= Nino Valeri =

Italian historian (1897-1978)

Nino Valeri (28 April 1897 - 26 April 1978) was an Italian historian.

== Biography ==
Nino Valeri was born in Padua. His father, Silvio Valeri, was a pharmacist. His uncle, Diego Valeri (1887–1976), had built up a reputation in Italy as a poet, literary scholar and translator. Another uncle was the painter Ugo Valeri.
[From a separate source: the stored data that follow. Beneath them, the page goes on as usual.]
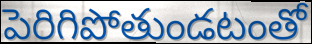
పెరిగిపోతుండటంతో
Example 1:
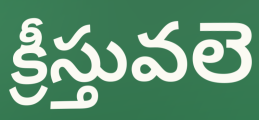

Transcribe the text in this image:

క్రీస్తువలె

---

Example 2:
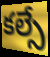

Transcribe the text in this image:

కల్సే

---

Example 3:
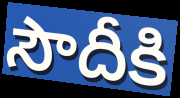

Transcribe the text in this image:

సౌదీకి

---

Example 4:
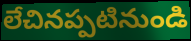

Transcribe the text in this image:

లేచినప్పటినుండి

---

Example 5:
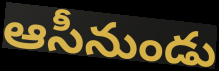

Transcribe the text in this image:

ఆసీనుండు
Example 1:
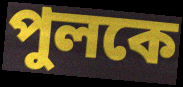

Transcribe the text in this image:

পুলকে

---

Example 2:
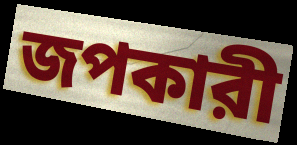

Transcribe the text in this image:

জপকারী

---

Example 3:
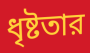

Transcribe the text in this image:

ধৃষ্টতার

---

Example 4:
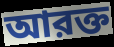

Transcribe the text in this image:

আরক্ত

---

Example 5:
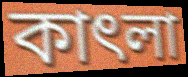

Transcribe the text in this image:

কাৎলা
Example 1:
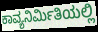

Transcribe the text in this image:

ಕಾವ್ಯನಿರ್ಮಿತಿಯಲ್ಲಿ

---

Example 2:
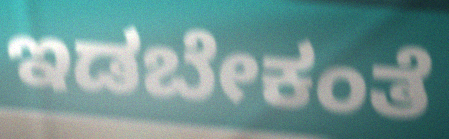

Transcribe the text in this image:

ಇಡಬೇಕಂತೆ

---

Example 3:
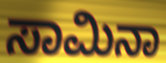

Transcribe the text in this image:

ಸಾಮಿನಾ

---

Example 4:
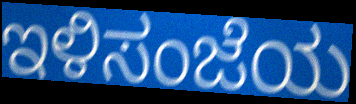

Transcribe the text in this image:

ಇಳಿಸಂಜೆಯ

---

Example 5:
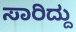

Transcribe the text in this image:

ಸಾರಿದ್ದು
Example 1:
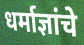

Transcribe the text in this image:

धर्माज्ञांचे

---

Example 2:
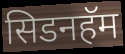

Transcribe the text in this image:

सिडनहॅम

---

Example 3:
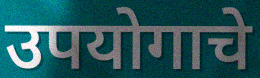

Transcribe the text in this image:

Nino Valeri worked as a history professor at the universities of Catania, Trieste and Rome, where he took over his teaching chair in contemporary history from Federico Chabod. In 1957 he became a corresponding fellow of the Academy of Sciences at Turin, and in 1962 of the Rome based Accademia dei Lincei. He wrote various essays on themes from medieval history, Italian history and modern/contemporary history. Particularly notable among his books are his works on Giovanni Giolitti (1971) and on political conflict in Italy between 1860 and 1925 ("La lotta politica in Italia dall'unità al 1925", 1945). He contributed to various periodicals and academic journals, such as the Nuova Rivista Storica. He also took charge of the collations "History of Italy" ("Storia d'Italia") and "Society in the new Italy" ("La vita sociale della Nuova Italia") produced by the UTET (publishing house) in Turin.

== Published output ==

- Campanella. Roma, Formiggini, 1931.
- Pietro Verri. Milano, A. Mondadori, 1937.
- L'eredità di Giangaleazzo Visconti. Torino, Società Poligrafica Editrice, 1938.
- La vita di Facino Cane. Torino, Società Subalpina Editrice, 1940.
- La libertà e la pace : orientamenti politici del Rinascimento italiano. Torino, Società subalpina, 1942.
- La lotta politica in Italia dall'unità al 1925 : idee e documenti. Firenze, Le Monnier, 1945.
- L'Italia nell'età dei principati : dal 1343 al 1516. Milano, A. Mondadori, 1949.
- Lezioni di storia moderna intorno ad alcuni scrittori politici italiani dal Risorgimento al fascismo. Milano. Ed. La Goliardica, 1953.
- Guelfi e ghibellini a Milano alla scomparsa di Giangaleazzo Visconti. Milano, Ed. La Goliardica, 1955.
- Lezioni di storia moderna : appunti intorno alla crisi del primo dopoguerra. Milano, La Goliardica, Edizioni universitarie, 1955.
- Da Giolitti a Mussolini : momenti della crisi del liberalismo. Firenze, Parenti, 1956.
- Figure e momenti del Rinascimento italiano : lezioni di storia moderna dell'anno 1957-58. Roma, Tip. Marces, 1957.
- Le origini dello Stato moderno in Italia (1328-1450), (Estr. da: Storia d'Italia). Torino, UTET, 1959.
- Storia d'Italia : il medioevo, (Estr. da: Storia d'Italia, N. Valeri ed altri). Torino, UTET, 1959.
- Lezioni sull'antifascismo, (N. Valeri ed altri). Bari, Laterza, 1960.
- Trent'anni di storia politica italiana, 1915-1945, (N. Valeri ed altri). Torino, ERI, 1962.
- D'Annunzio davanti al fascismo. Firenze, Le Monnier, 1963.
- Giovanni Giolitti. Torino, UTET, 1971
- Tradizione liberale e fascismo. Firenze, Le Monnier, 1971.
- Turati e la Kuliscioff. Firenze, Le Monnier, 1974
- Dalla Belle epoque al fascismo : momenti e personaggi. Bari, Laterza, 1975.
- Pagine recuperate. (A cura di Giulio Cervani). Udine, Del Bianco, 1998.